**What to do**
Render every entry exactly as it appears.

◇ ◇ ◇ ◇ ◇ ◇ ◇

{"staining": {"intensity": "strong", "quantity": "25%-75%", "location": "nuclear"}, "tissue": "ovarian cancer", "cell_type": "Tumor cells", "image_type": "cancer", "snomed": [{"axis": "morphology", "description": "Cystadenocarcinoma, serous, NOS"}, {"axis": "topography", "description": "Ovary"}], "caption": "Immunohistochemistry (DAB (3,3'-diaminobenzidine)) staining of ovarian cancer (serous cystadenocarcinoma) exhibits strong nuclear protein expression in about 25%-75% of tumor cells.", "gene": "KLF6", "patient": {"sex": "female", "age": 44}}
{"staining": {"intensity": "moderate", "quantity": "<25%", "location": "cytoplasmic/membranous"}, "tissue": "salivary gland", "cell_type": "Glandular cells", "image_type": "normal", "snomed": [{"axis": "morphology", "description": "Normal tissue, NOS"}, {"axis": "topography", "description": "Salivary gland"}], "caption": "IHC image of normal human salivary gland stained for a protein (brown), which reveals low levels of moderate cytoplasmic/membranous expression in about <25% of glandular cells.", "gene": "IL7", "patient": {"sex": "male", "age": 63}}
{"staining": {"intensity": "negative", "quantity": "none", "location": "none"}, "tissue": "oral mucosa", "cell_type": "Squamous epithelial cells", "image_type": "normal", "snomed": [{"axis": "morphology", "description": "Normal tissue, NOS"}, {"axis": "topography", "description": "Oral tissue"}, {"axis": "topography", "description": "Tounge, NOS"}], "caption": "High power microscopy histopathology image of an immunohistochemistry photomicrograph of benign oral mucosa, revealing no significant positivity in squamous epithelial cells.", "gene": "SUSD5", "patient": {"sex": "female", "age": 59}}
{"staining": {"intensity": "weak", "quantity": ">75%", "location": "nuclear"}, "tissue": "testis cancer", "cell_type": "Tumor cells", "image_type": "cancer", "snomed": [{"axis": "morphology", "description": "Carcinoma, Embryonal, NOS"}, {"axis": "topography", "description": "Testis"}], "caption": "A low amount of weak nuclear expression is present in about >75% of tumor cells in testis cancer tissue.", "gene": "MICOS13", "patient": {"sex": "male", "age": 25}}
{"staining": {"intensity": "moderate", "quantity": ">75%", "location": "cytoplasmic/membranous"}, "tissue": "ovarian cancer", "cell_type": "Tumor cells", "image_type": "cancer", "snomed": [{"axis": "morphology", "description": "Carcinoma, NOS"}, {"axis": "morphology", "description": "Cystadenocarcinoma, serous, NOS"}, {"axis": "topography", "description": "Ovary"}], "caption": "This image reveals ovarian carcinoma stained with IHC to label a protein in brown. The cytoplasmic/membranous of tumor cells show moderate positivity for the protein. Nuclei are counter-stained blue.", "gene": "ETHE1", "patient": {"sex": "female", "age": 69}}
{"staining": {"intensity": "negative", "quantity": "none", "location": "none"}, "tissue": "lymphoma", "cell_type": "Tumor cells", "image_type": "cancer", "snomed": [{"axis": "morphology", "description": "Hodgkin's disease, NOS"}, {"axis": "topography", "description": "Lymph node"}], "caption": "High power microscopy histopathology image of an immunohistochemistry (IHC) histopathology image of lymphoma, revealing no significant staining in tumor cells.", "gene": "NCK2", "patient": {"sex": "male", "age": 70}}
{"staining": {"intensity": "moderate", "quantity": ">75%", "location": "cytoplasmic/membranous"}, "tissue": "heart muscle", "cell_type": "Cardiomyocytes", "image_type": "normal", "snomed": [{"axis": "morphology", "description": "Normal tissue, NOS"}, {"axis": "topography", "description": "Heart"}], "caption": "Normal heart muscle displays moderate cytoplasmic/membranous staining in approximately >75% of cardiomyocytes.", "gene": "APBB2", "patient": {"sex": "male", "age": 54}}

◇ ◇ ◇ ◇ ◇ ◇ ◇

**Expected answer**
{"staining": {"intensity": "strong", "quantity": "25%-75%", "location": "nuclear"}, "tissue": "ovarian cancer", "cell_type": "Tumor cells", "image_type": "cancer", "snomed": [{"axis": "morphology", "description": "Cystadenocarcinoma, serous, NOS"}, {"axis": "topography", "description": "Ovary"}], "caption": "Immunohistochemistry (DAB (3,3'-diaminobenzidine)) staining of ovarian cancer (serous cystadenocarcinoma) exhibits strong nuclear protein expression in about 25%-75% of tumor cells.", "gene": "KLF6", "patient": {"sex": "female", "age": 44}}
{"staining": {"intensity": "moderate", "quantity": "<25%", "location": "cytoplasmic/membranous"}, "tissue": "salivary gland", "cell_type": "Glandular cells", "image_type": "normal", "snomed": [{"axis": "morphology", "description": "Normal tissue, NOS"}, {"axis": "topography", "description": "Salivary gland"}], "caption": "IHC image of normal human salivary gland stained for a protein (brown), which reveals low levels of moderate cytoplasmic/membranous expression in about <25% of glandular cells.", "gene": "IL7", "patient": {"sex": "male", "age": 63}}
{"staining": {"intensity": "negative", "quantity": "none", "location": "none"}, "tissue": "oral mucosa", "cell_type": "Squamous epithelial cells", "image_type": "normal", "snomed": [{"axis": "morphology", "description": "Normal tissue, NOS"}, {"axis": "topography", "description": "Oral tissue"}, {"axis": "topography", "description": "Tounge, NOS"}], "caption": "High power microscopy histopathology image of an immunohistochemistry photomicrograph of benign oral mucosa, revealing no significant positivity in squamous epithelial cells.", "gene": "SUSD5", "patient": {"sex": "female", "age": 59}}
{"staining": {"intensity": "weak", "quantity": ">75%", "location": "nuclear"}, "tissue": "testis cancer", "cell_type": "Tumor cells", "image_type": "cancer", "snomed": [{"axis": "morphology", "description": "Carcinoma, Embryonal, NOS"}, {"axis": "topography", "description": "Testis"}], "caption": "A low amount of weak nuclear expression is present in about >75% of tumor cells in testis cancer tissue.", "gene": "MICOS13", "patient": {"sex": "male", "age": 25}}
{"staining": {"intensity": "moderate", "quantity": ">75%", "location": "cytoplasmic/membranous"}, "tissue": "ovarian cancer", "cell_type": "Tumor cells", "image_type": "cancer", "snomed": [{"axis": "morphology", "description": "Carcinoma, NOS"}, {"axis": "morphology", "description": "Cystadenocarcinoma, serous, NOS"}, {"axis": "topography", "description": "Ovary"}], "caption": "This image reveals ovarian carcinoma stained with IHC to label a protein in brown. The cytoplasmic/membranous of tumor cells show moderate positivity for the protein. Nuclei are counter-stained blue.", "gene": "ETHE1", "patient": {"sex": "female", "age": 69}}
{"staining": {"intensity": "negative", "quantity": "none", "location": "none"}, "tissue": "lymphoma", "cell_type": "Tumor cells", "image_type": "cancer", "snomed": [{"axis": "morphology", "description": "Hodgkin's disease, NOS"}, {"axis": "topography", "description": "Lymph node"}], "caption": "High power microscopy histopathology image of an immunohistochemistry (IHC) histopathology image of lymphoma, revealing no significant staining in tumor cells.", "gene": "NCK2", "patient": {"sex": "male", "age": 70}}
{"staining": {"intensity": "moderate", "quantity": ">75%", "location": "cytoplasmic/membranous"}, "tissue": "heart muscle", "cell_type": "Cardiomyocytes", "image_type": "normal", "snomed": [{"axis": "morphology", "description": "Normal tissue, NOS"}, {"axis": "topography", "description": "Heart"}], "caption": "Normal heart muscle displays moderate cytoplasmic/membranous staining in approximately >75% of cardiomyocytes.", "gene": "APBB2", "patient": {"sex": "male", "age": 54}}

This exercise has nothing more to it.